ROLE OF DIETARY SELENIUM ON GENE EXPRESSION, CELL CYCLE AND MOLECULAR MECHANISMS IN CANCER RISK
Location: Grand Forks Human Nutrition Research Center
Title: Selenium status of a cohort of healthy Americans
| Watts, Jennifer |
| Scheett, Angela - UND |
| Johnson, Luann - UND |
| Davis, Cindy - NIH |
| Milner, John - NIH |
Submitted to: Federation of American Societies for Experimental Biology Conference
Publication Type: Abstract Only
Publication Acceptance Date: December 1, 2006
Publication Date: April 1, 2007
Citation: Combs, G.F., Watts, J.C., Scheett, A.J., Johnson, L.K., Davis, C.D., Milner, J.A. 2007. Selenium status of a cohort of healthy Americans [abstract]. Journal of Federation of American Societies for Experimental Biology. 21(6):A105.

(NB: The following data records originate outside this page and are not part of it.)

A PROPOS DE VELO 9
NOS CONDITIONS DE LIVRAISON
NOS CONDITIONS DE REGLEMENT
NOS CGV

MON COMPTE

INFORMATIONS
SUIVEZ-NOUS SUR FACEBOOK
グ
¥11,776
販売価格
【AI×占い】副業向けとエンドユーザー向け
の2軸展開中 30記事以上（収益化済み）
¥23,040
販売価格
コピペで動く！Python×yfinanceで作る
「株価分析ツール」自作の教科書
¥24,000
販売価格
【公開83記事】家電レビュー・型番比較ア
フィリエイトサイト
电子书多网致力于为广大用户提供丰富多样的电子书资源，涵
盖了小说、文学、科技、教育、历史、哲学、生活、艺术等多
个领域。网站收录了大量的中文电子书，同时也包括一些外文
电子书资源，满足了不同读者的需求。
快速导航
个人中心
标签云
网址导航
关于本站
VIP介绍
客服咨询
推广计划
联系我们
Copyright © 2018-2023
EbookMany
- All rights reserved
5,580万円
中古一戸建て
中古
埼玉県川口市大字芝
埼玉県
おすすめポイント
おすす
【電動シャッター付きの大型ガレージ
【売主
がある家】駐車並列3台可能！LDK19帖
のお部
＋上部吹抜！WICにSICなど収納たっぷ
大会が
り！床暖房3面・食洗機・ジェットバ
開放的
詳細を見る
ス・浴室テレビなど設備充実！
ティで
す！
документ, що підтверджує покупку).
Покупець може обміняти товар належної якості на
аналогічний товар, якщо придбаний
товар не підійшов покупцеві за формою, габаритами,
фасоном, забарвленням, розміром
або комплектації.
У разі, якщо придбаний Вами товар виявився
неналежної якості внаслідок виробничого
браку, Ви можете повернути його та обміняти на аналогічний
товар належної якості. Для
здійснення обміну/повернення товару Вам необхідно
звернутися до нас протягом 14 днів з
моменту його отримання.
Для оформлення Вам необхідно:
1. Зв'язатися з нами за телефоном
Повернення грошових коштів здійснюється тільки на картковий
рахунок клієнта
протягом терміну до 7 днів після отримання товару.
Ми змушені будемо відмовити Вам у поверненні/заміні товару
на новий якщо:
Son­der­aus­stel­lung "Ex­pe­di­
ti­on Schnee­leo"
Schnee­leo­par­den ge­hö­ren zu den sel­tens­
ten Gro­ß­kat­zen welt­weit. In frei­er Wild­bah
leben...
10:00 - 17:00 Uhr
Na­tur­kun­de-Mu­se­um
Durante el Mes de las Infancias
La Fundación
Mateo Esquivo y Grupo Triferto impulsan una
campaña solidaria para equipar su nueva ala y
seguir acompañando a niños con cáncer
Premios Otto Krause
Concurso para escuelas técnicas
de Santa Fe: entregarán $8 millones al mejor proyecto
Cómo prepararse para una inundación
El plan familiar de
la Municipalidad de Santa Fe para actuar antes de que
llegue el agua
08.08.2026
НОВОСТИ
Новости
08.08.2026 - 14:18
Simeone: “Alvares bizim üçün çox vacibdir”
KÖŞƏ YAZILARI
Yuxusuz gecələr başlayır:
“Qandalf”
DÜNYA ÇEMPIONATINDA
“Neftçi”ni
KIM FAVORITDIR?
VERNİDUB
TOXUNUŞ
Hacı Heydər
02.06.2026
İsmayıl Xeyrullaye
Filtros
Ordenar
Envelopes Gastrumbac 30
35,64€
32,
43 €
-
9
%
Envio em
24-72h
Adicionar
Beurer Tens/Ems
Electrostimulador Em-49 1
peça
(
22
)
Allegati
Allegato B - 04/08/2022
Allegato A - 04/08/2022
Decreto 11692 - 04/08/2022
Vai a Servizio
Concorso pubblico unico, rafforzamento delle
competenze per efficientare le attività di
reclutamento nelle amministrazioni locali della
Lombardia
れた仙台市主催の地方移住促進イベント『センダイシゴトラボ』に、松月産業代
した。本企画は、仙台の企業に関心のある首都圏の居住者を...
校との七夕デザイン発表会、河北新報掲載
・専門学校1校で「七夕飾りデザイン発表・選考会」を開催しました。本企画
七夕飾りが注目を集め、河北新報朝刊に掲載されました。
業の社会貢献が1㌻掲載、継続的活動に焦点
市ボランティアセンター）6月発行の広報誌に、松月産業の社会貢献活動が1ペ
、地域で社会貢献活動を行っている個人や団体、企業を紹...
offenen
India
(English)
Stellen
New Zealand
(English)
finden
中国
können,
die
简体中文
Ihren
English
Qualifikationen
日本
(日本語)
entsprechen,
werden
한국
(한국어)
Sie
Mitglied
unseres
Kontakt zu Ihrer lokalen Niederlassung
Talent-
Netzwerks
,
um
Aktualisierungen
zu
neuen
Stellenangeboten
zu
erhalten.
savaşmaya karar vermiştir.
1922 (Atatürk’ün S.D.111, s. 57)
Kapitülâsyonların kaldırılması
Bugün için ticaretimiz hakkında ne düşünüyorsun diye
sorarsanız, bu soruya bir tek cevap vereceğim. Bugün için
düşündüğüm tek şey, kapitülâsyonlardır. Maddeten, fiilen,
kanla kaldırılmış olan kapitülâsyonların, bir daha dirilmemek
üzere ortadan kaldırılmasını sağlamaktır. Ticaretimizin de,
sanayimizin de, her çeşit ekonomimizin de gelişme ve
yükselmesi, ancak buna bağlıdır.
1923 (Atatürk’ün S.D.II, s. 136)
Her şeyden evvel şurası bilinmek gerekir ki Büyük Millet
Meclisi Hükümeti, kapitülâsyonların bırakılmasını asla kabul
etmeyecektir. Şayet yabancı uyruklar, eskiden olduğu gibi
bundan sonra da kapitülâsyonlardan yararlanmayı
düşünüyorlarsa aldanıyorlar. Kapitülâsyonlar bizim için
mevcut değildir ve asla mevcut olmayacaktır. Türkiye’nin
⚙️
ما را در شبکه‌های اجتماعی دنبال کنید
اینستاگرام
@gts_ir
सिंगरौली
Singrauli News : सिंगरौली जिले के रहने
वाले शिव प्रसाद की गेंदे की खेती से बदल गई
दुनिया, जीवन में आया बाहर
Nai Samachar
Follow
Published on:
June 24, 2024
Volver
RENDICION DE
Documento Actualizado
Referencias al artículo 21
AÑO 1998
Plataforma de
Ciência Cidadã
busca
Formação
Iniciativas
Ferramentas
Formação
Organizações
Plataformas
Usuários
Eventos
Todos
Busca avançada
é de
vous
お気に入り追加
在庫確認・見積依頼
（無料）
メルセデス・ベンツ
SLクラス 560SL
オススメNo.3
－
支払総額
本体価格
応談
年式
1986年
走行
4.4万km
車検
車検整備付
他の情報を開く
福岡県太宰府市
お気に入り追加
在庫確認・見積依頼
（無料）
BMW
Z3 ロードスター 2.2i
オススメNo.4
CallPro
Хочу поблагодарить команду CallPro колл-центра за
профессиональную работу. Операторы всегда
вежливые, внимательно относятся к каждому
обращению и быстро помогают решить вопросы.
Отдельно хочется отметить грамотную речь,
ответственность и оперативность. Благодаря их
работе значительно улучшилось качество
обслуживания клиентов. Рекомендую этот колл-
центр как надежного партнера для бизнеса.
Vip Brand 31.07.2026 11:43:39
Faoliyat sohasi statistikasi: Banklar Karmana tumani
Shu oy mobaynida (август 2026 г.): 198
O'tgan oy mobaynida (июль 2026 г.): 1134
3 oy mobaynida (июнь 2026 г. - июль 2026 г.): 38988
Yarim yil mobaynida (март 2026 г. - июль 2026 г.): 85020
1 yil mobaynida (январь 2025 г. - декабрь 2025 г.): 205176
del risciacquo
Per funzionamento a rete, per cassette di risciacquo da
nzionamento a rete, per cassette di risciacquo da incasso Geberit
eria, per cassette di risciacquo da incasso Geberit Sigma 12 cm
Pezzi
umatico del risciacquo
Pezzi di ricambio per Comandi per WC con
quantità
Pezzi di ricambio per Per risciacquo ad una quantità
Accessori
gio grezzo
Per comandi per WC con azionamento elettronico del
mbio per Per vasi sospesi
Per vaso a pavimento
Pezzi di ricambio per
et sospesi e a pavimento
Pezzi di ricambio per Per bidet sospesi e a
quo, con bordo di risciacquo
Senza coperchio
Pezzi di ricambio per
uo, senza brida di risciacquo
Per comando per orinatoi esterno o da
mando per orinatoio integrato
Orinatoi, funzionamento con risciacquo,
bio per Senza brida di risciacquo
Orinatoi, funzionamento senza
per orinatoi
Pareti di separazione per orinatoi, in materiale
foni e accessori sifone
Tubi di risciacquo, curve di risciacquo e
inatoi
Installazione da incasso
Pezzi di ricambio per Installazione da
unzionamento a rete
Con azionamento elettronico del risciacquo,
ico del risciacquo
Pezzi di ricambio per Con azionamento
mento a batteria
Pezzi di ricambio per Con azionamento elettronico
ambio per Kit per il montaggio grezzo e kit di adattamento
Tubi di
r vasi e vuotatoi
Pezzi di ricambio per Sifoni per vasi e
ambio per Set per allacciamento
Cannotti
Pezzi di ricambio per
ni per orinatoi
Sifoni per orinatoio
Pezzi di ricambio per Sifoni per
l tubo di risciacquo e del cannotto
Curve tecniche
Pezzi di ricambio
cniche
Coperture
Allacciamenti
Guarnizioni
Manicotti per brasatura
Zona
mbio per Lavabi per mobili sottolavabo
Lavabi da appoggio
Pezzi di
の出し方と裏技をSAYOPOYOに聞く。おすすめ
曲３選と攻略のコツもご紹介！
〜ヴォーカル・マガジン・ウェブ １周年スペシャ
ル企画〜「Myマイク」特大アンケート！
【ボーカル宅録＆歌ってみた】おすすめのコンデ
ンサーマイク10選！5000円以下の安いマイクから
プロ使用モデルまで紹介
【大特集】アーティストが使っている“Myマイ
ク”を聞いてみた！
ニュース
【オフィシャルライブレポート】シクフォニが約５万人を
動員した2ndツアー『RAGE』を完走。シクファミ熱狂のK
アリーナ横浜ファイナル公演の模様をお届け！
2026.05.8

Studies have indicated that few, if any, healthy Americans show signs of selenium (Se) deficiency; however, evidence exists that supplemental Se may reduce cancer risks at some sites in those of lower-Se status. To determine the dose-response relationship of Se intake and Se status in a healthy, non-deficient population, we have undertaken a year-long trial using nutritional supplements of Se (0, 50, 100 or 200 ug/day) in a group of 253 healthy Americans. At baseline this cohort showed plasma Se levels of 141.5±23.7 ng/ml, urinary Se of 58.2±21.5 ng Se/mg creatinine, and buccal cell Se of 10.2±6.5 ng Se/mg protein. Subjects were eligible if they used supplements providing < or = to 50 ug Se/day; those using such supplements had plasma Se levels (139.9±23.5 ng/ml, n=77) that were not different from those of non-users (142.2±23.9 ng/ml, n=176, P=0.903). Plasma Se was not significantly associated with urinary Se, buccal Se, metabolic body size, age or gender. Subjects in the highest quartile of plasma Se level (>155 ng/ml) compared with those in the lowest quartile (<126 ng/ml) showed no differences in frequency of intake of foods likely to provide Se (wheat products, meats).